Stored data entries
━━━━━━━━━━━━━━━━
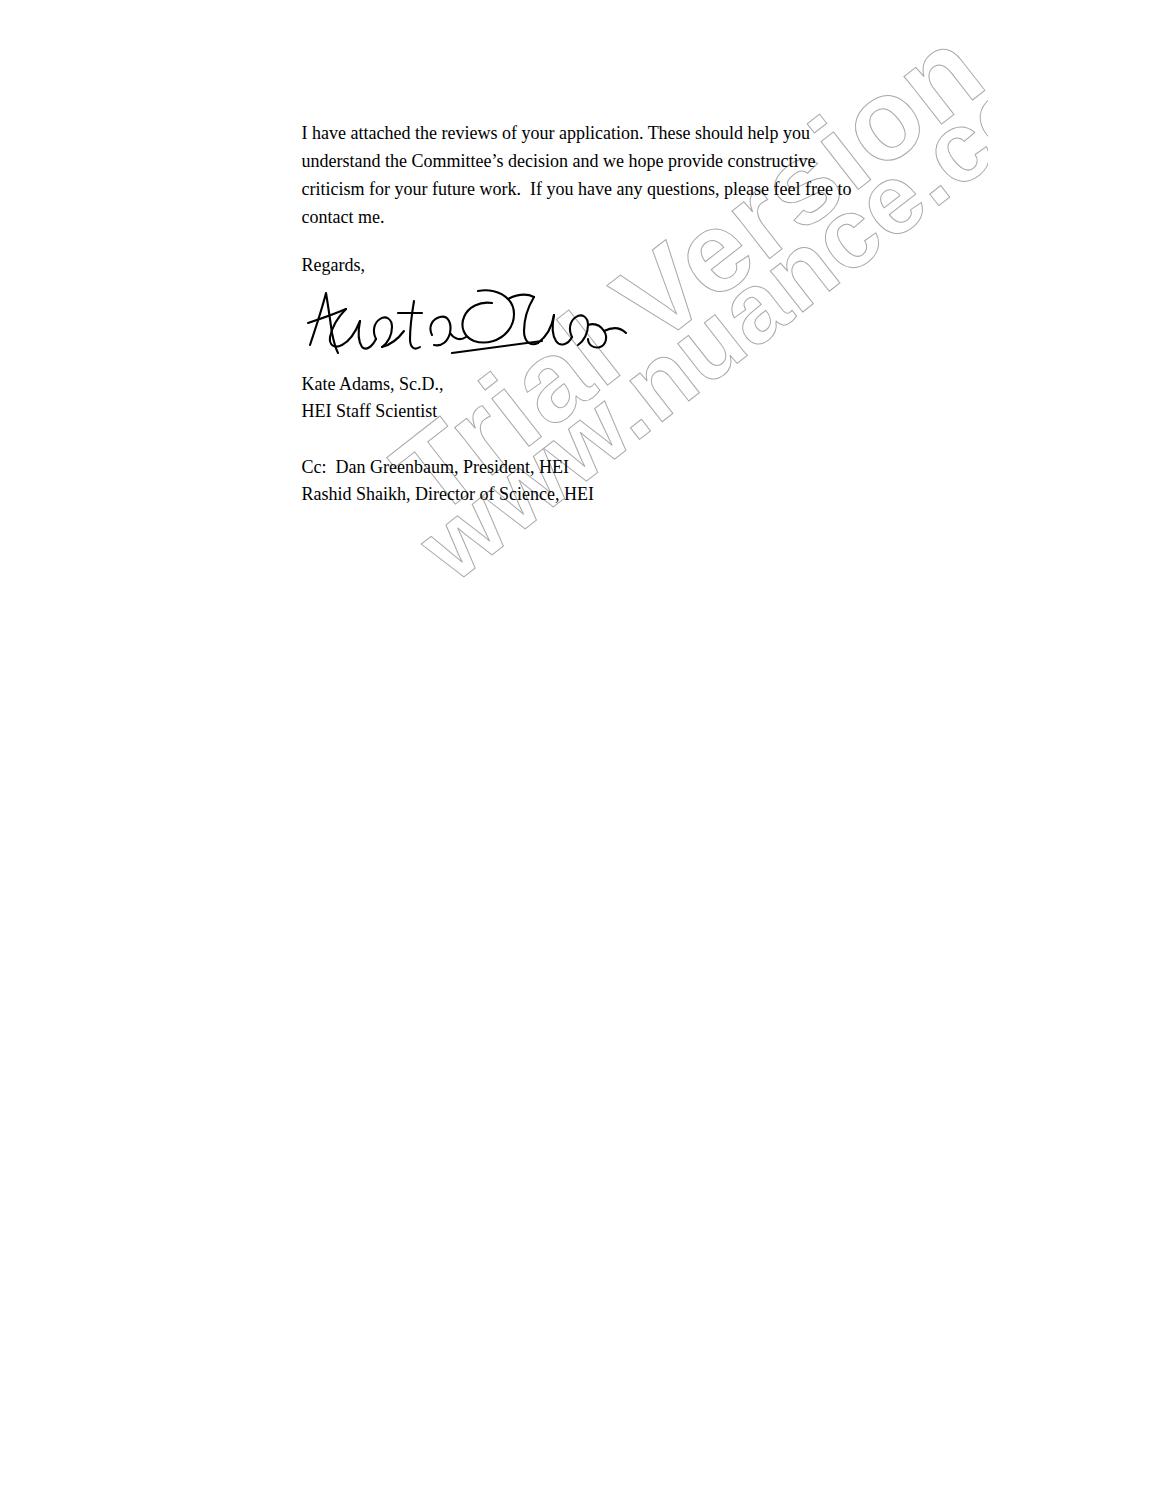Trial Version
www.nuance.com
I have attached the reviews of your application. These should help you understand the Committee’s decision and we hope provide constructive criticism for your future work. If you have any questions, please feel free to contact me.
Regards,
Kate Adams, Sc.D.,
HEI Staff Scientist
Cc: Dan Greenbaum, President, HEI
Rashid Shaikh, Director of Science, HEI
━━━━━━━━━━━━━━━━
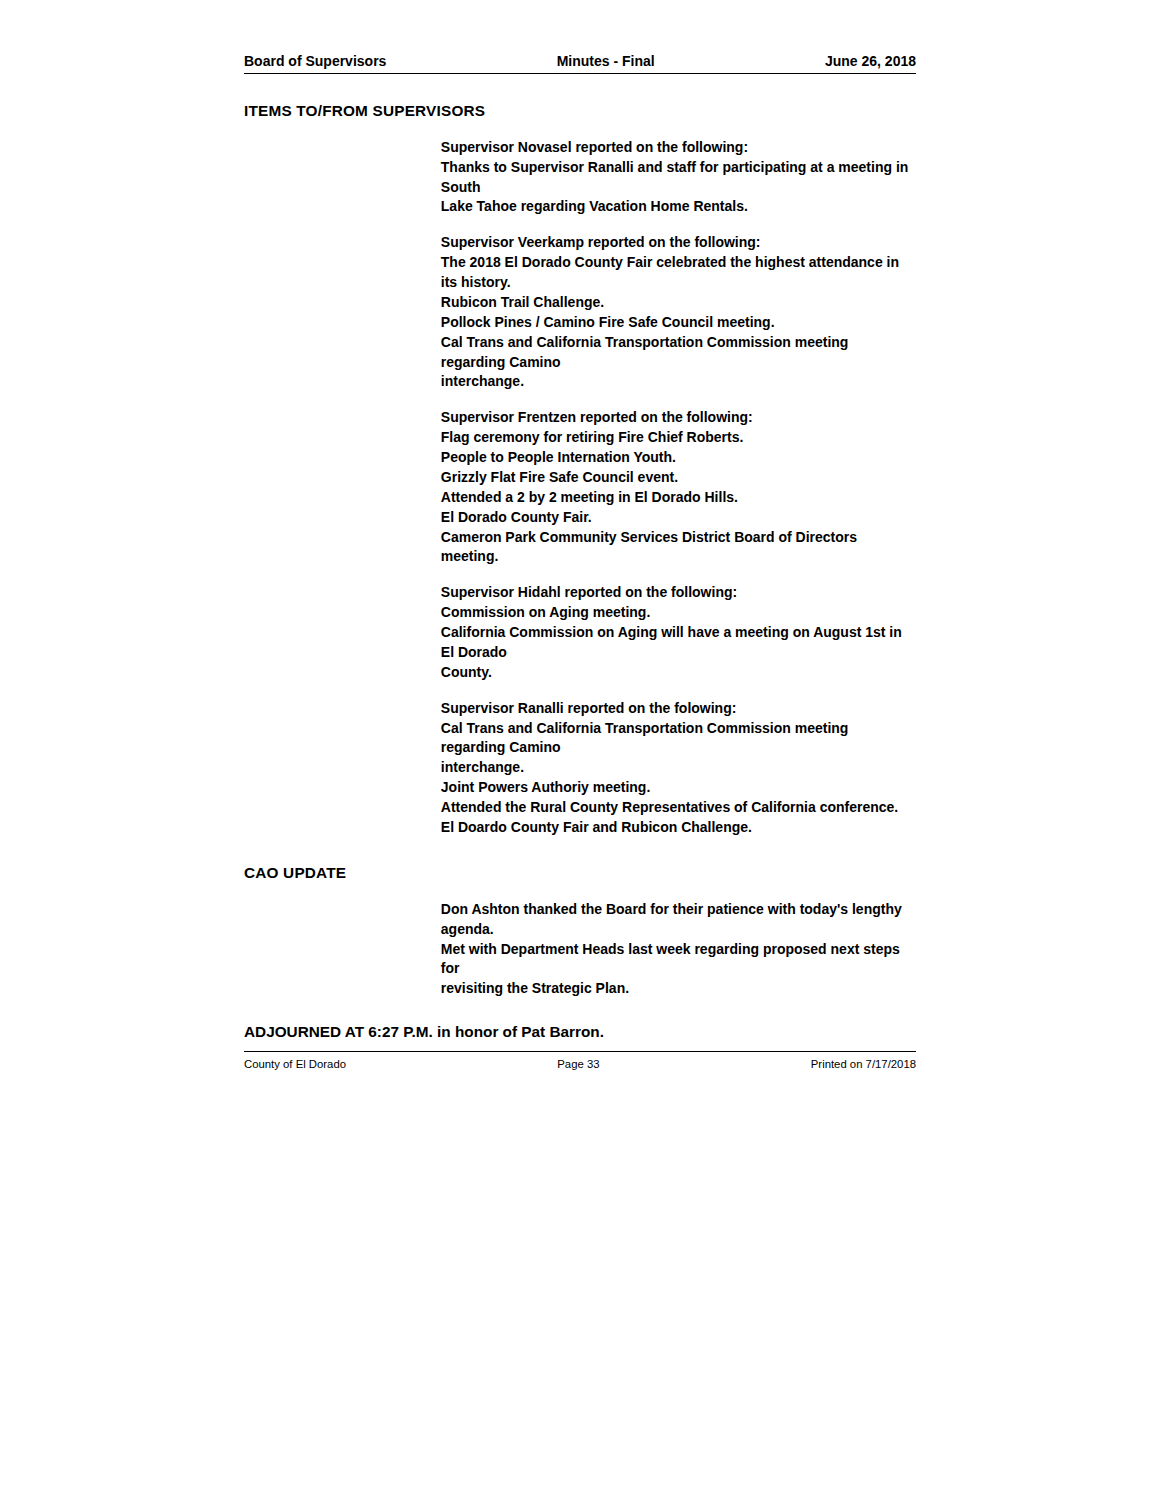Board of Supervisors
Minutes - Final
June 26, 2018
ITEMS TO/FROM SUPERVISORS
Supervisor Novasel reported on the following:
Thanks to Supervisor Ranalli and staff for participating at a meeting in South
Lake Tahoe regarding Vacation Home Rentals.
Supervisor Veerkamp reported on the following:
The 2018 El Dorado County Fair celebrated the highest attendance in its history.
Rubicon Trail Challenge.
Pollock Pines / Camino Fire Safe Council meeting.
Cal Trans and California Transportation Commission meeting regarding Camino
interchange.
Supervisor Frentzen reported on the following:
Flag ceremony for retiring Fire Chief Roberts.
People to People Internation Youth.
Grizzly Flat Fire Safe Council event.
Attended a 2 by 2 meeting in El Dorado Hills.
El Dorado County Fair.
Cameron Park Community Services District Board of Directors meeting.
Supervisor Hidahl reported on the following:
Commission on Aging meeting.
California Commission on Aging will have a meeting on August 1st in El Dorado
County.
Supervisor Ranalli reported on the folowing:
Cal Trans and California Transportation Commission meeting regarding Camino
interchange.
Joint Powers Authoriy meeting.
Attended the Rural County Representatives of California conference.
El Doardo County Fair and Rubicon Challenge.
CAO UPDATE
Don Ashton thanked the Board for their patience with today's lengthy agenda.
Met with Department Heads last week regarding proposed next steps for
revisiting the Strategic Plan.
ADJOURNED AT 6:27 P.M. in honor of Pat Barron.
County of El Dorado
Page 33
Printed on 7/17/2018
━━━━━━━━━━━━━━━━
**AIM OF THE EXERCISE:** In the records above, the lines containing the string "Council" should be counted; give only the total.

**SOLUTION BELOW:** 2